__Assignment__:
Translate this sentence from the news extract on the Royal Mail strikes into French: "However, not all retailers are being affected by the strike."

__Extract to read__:
────────

But Mr Goodacre warned that it was a difficult situation for small retailers, many of whom will be reliant on Royal Mail to make deliveries.

He said retailers would have been hoping to maximise sales at Christmas time, and the strikes could make that harder.

“They will do their best but it’s a challenge they could do without.”

Meanwhile, the Booksellers Association said the “uncertainty” around parcel delivery dates was likely to push people into shops to get their Christmas gifts.

“This could have the positive consequence of creating more traffic on High Streets and more footfall for bricks-and-mortar retailers,” said Meryl Halls, managing director of the group.

“If the silver lining from the very challenging situation around Royal Mail strikes does help produce busy local High Streets this Christmas, many bookshops will be pleased to welcome the increased traffic.”

Strikes calendar showing which workers are walking out when

However, not all retailers are being affected by the strike.

Earlier this month, electrical goods chain Currys said it had stopped using Royal Mail for parcel deliveries due to the walkouts.

On Thursday, Currys chief executive Alex Baldock told the BBC’s Today programme that its “supply chain is in good shape” and customers could continue to order online from the company.

The postal worker walkouts coincide with the busiest time of year for Royal Mail when people and businesses are sending Christmas cards and presents.

Some parcel companies claim the walkouts are having a knock-on effect, and forcing them to delay next-day deliveries as people and firms seek alternative ways to send their post.

As well as holding strikes this week, 115,000 Royal Mail workers from the Communication Workers Union (CWU) will also take industrial action on 23 December and Christmas Eve.

The dispute has been going on since the summer and like all the industrial action across rail, the NHS, teachers, border staff and driving examiners, pay is a key issue.

────────

__Provided information__:
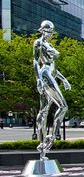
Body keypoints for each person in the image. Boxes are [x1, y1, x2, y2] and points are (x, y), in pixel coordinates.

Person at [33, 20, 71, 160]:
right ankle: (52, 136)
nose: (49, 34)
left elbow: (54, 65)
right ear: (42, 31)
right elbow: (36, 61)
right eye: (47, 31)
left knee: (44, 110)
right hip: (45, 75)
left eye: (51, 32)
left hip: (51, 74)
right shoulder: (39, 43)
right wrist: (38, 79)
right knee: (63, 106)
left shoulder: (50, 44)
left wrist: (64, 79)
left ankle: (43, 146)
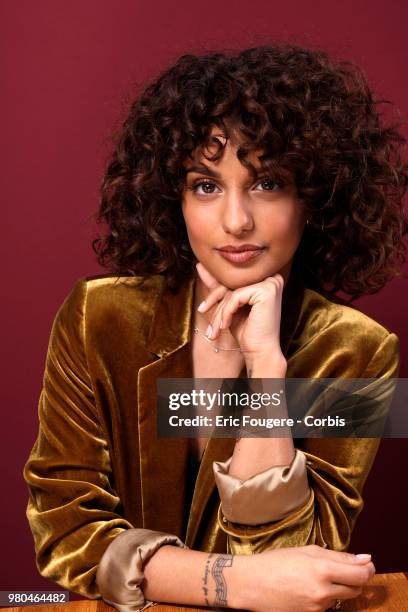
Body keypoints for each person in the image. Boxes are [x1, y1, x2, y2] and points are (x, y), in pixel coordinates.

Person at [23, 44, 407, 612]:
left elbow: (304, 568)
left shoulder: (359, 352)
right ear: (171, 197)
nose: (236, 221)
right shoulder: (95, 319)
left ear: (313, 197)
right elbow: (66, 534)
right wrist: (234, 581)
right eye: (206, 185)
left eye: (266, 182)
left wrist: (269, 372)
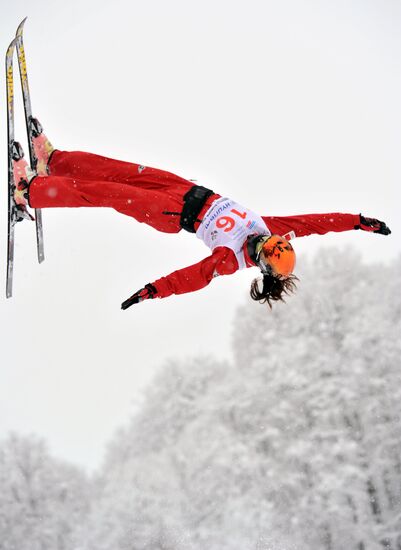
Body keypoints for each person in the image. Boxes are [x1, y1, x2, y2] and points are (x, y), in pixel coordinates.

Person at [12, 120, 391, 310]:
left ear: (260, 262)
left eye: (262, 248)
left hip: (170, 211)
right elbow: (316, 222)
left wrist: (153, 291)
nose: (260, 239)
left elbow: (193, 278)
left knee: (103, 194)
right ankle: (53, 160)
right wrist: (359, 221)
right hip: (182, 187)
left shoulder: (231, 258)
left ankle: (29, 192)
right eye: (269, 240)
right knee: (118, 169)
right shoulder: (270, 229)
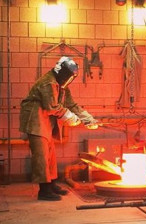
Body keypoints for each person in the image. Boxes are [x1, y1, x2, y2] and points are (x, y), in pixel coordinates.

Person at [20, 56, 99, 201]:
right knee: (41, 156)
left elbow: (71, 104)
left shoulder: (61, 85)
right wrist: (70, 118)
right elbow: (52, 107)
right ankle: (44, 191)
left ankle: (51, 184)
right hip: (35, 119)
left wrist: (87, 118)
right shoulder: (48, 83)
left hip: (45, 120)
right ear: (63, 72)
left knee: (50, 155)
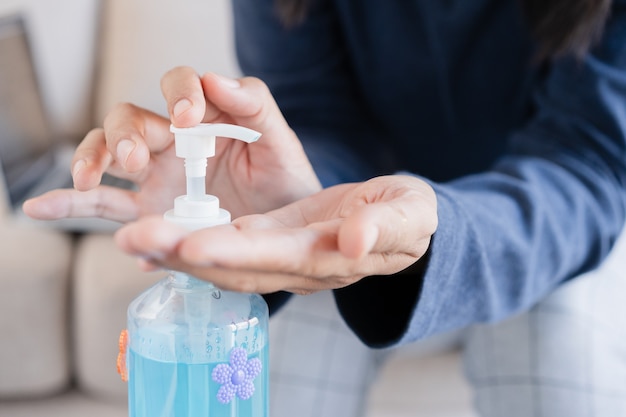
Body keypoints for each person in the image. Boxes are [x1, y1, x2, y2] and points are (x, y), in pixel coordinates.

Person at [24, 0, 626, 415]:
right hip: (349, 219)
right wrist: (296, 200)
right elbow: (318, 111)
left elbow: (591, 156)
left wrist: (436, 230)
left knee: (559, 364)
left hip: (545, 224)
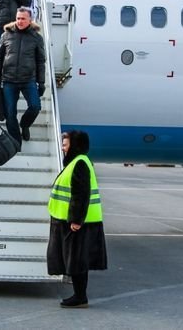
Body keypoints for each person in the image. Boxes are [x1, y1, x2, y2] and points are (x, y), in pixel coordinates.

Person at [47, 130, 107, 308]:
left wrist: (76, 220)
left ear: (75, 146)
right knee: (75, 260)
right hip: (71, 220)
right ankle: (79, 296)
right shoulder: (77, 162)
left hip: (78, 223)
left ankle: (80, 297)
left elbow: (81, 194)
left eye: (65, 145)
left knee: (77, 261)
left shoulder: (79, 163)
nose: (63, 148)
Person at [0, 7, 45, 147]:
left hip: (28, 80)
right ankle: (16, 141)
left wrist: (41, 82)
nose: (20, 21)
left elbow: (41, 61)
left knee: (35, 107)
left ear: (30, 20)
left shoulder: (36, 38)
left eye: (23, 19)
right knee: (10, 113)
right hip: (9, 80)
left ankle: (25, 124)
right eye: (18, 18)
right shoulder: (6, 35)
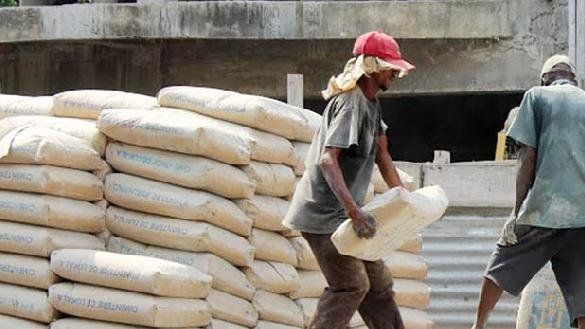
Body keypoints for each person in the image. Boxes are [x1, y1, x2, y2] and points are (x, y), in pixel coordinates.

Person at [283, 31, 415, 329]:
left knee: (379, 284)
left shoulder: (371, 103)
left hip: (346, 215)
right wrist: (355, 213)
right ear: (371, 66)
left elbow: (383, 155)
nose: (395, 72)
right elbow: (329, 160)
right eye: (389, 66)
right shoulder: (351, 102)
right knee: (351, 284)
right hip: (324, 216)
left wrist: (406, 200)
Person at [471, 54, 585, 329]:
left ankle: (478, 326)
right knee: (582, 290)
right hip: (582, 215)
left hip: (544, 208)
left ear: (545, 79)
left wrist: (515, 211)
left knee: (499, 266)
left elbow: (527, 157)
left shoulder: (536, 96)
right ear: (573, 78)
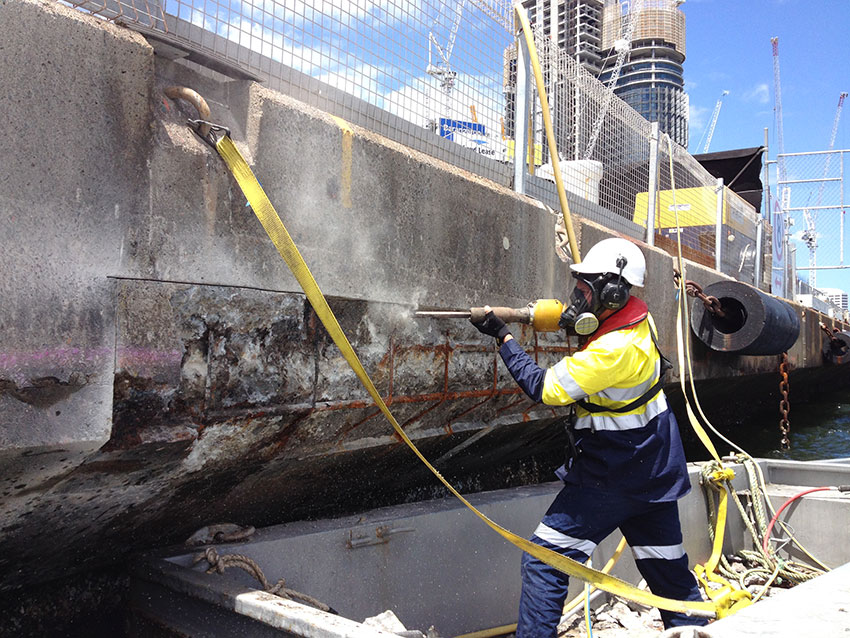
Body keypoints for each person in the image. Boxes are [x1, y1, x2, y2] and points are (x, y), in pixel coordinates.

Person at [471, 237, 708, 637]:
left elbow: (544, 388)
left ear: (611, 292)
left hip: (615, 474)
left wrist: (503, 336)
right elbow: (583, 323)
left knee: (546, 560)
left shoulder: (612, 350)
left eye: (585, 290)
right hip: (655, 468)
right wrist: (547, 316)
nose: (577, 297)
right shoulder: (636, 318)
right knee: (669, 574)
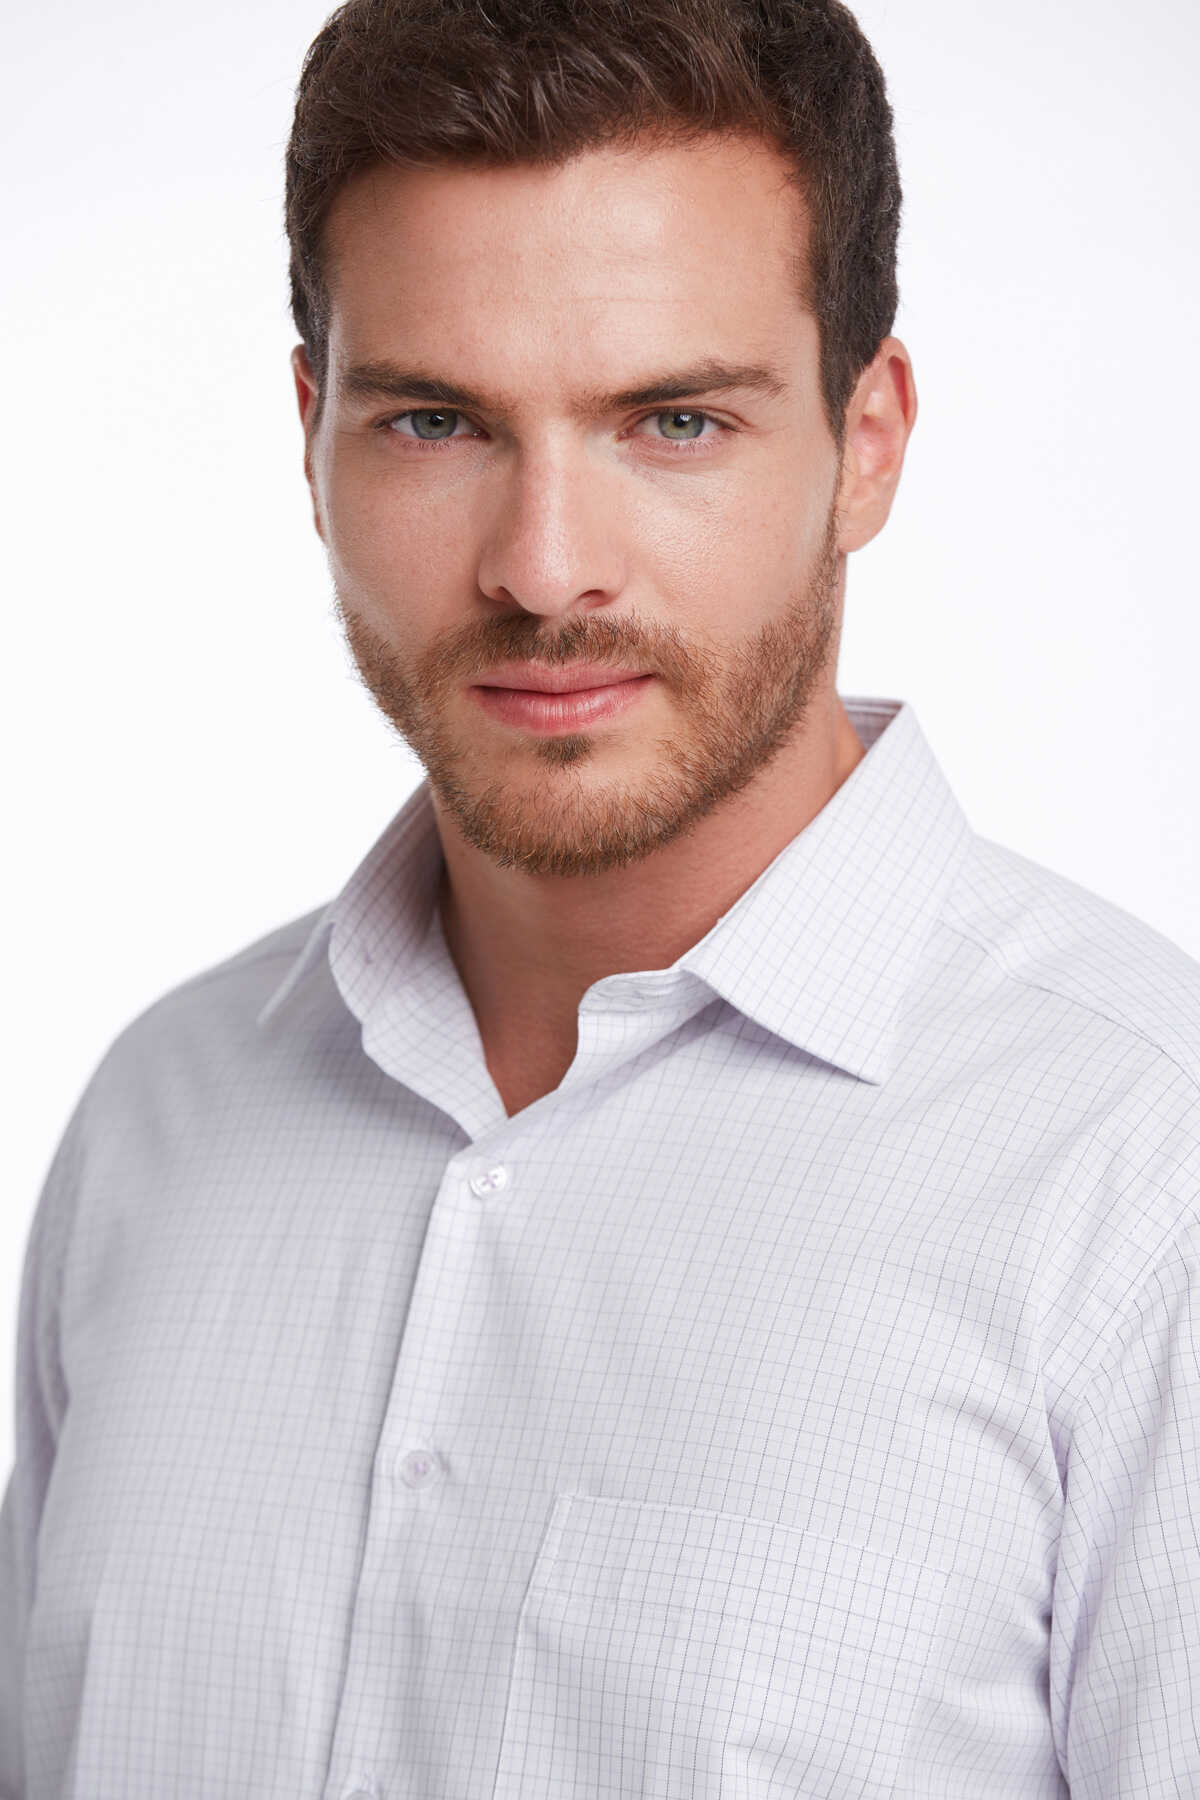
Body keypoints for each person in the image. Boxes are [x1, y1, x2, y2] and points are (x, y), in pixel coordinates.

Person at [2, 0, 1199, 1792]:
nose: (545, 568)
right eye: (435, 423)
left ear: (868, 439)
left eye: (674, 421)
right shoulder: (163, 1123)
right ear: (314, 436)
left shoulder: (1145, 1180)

────────

__Answer section__:
Cependant, tous les détaillants ne sont pas touchés par la grève.